Een statusbadge ophalen of inschakelen

  1. Open pijplijn Meer acties en kies statusbadge.

    Schermopname van menuopties voor meer acties voor YAML-pijplijn.

  2. Kies de afdeling en het interessegebied en klik daarna op Kopiëren naar klembord om de afbeelding of Markdown-syntaxis te kopiëren.

    Schermopname van de statusbadge van de YAML-pijplijn.

Implementatiestatus rapporteren aan de opslagplaatshost (klassiek)

Wanneer uw code is opgeslagen in een Git-opslagplaats in Azure Repos, kunt u uw releasepipeline configureren om een badge weer te geven op de Azure Repos-pagina's. De badge geeft aan waar de specifieke commit is geïmplementeerd en of de implementatie geslaagd of mislukt is. Deze optie verbetert de traceerbaarheid van codedoorvoering tot implementatie.

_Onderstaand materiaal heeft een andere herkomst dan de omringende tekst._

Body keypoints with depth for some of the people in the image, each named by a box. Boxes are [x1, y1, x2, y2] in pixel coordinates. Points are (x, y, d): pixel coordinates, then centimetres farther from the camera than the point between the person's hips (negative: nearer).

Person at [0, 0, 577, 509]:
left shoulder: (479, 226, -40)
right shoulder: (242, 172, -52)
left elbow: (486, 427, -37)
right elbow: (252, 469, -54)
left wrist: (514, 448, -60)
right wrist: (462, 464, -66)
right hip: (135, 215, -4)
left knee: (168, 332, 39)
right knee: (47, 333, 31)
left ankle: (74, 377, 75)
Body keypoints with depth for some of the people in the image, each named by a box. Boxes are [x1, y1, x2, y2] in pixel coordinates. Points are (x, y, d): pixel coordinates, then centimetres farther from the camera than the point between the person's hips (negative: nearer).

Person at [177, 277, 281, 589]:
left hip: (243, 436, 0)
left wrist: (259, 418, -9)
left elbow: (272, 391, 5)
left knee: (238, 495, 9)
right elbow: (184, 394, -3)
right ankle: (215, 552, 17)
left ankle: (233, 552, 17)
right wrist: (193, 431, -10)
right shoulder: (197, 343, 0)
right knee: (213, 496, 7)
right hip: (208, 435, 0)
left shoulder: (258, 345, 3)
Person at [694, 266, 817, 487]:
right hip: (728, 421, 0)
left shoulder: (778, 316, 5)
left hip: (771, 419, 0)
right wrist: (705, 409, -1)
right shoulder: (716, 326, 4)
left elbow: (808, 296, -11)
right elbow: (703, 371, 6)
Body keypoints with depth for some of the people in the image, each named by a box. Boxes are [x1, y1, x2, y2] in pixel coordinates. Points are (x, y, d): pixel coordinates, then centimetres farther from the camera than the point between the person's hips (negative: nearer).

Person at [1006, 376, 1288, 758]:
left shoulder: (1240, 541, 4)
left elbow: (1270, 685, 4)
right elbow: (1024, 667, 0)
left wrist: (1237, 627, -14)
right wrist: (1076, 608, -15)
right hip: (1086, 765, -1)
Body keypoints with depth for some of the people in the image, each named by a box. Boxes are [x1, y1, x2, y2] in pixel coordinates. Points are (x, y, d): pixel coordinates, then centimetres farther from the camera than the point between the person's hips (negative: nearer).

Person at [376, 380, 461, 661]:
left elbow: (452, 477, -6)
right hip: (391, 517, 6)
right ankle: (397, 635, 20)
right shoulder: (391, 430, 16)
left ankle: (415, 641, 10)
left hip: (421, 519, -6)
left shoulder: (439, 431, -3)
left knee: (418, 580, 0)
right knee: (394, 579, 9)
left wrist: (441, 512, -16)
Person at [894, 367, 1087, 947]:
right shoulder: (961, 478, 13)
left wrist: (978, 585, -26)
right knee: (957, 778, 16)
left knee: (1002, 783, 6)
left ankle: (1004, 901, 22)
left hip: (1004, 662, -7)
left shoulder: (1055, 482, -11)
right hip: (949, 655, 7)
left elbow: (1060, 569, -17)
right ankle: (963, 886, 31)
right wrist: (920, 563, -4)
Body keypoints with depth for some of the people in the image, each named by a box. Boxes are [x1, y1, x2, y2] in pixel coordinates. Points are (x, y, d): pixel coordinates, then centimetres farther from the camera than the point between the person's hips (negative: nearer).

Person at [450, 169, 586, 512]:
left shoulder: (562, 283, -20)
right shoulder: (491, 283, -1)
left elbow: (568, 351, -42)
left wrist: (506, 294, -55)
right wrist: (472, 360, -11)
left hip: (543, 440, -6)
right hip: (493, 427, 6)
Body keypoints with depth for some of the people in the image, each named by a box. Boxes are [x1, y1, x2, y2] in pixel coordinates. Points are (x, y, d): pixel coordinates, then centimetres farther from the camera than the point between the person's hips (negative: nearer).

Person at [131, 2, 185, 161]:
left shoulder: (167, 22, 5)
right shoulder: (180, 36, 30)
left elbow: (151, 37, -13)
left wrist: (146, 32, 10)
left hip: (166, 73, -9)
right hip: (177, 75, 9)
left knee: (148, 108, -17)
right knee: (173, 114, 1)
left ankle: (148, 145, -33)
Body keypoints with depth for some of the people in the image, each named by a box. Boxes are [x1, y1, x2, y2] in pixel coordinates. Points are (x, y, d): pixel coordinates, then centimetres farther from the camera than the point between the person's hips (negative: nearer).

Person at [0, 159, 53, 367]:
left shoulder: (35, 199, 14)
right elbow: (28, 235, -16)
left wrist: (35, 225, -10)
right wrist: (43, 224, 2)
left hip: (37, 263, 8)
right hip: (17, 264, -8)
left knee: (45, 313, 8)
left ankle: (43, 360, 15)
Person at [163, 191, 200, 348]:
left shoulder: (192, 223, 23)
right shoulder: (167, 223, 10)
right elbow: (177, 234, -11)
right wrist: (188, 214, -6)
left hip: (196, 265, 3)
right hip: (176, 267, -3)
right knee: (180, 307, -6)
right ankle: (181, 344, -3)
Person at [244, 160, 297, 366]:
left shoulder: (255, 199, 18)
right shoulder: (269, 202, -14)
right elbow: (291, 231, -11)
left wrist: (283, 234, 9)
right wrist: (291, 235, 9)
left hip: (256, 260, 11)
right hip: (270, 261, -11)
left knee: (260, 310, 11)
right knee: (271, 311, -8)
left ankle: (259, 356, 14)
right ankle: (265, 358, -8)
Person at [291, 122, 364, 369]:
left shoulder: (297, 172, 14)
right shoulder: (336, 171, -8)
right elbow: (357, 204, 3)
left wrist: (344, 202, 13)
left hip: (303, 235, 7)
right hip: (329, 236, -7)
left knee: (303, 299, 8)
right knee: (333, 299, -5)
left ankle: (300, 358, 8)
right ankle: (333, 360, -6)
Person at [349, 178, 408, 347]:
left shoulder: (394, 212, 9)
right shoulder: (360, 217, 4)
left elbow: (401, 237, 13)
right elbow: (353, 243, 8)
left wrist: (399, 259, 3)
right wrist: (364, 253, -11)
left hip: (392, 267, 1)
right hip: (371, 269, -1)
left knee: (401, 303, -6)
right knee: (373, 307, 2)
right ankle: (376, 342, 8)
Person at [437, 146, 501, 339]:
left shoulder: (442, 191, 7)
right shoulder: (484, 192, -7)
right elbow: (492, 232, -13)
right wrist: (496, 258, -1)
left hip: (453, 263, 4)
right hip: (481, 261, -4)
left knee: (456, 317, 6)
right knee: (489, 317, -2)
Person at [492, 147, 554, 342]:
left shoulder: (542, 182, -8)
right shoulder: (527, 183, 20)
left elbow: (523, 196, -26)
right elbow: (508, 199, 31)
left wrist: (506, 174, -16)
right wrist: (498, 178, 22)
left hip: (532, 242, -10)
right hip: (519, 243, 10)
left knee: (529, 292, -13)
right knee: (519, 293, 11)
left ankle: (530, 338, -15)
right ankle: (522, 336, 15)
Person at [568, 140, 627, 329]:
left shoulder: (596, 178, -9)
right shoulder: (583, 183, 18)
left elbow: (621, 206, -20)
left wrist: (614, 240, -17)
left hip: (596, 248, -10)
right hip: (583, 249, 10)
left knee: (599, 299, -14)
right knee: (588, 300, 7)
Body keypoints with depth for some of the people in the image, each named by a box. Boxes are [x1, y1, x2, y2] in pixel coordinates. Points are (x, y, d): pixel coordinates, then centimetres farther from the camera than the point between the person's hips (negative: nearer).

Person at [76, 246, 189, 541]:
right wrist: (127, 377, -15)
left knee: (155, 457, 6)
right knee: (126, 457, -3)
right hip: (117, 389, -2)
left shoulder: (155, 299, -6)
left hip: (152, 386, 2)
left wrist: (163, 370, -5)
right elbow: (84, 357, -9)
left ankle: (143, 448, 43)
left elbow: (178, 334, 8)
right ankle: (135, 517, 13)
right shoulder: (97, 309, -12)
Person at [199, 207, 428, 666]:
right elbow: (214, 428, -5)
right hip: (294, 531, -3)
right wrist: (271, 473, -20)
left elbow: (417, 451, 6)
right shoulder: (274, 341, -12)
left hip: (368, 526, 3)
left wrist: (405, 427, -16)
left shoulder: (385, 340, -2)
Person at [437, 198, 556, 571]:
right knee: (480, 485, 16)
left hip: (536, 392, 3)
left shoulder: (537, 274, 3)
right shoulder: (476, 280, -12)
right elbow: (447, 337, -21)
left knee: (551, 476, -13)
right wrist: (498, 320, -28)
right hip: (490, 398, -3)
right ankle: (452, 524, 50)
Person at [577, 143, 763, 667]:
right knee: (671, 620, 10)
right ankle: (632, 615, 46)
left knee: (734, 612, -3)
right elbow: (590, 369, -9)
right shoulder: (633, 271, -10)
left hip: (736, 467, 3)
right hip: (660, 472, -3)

Schermopname van integratieopties voor klassieke pijplijnen, implementatiestatus rapporteren aan de opslagplaatshost

De uitrolstatus wordt weergegeven in de volgende secties van Azure Repos:

  • Bestanden: Geeft de status van de laatste implementatie voor de geselecteerde tak aan.
  • Doorvoeringen: geeft de implementatiestatus voor elke doorvoer aan (vereist dat de trigger voor continue integratie (CD) is ingeschakeld voor uw release.
  • Vertakkingen: Geeft de status van de nieuwste implementatie voor elke vertakking aan.

Wanneer een commit wordt geïmplementeerd in meerdere releasepijplijnen, elk met meerdere fasen, heeft elke fase een vermelding in de badge met de status die voor die fase wordt weergegeven. Wanneer u een release-pijplijn maakt, wordt de implementatiestatus standaard voor alle fasen gepost. U kunt echter selectief de fasen kiezen waarvoor de implementatiestatus moet worden weergegeven in de statusbadge (bijvoorbeeld alleen de productiefase weergeven). Uw teamleden kunnen de statusbadge selecteren om de meest recente implementatiestatus weer te geven voor elk van de geselecteerde fasen van de release-pijplijnen.

Implementatiestatus rapporteren aan Jira (klassiek)

Voeg Jira-problemen in werkitems toe en maak koppelingen naar alle problemen bij het voltooien van de fase. Installeer Azure Pipelines voor de Jira-app in de Jira Software-cloud en voeg organisatie toe om een verbinding te maken.

Schermopname van integratieopties voor klassieke pijplijnen, implementatiestatus rapporteren aan Jira

Installeer Azure DevOps voor Jira en verbind uw Azure DevOps-organisaties met uw Jira Software-instantie om de integratie met het bijhouden van issues in Jira te ondersteunen. U kunt meerdere organisaties verbinden met één exemplaar en gegevens ophalen voor al uw teams en gerelateerde projecten. Zie Azure DevOps verbinden met Jira voor meer informatie.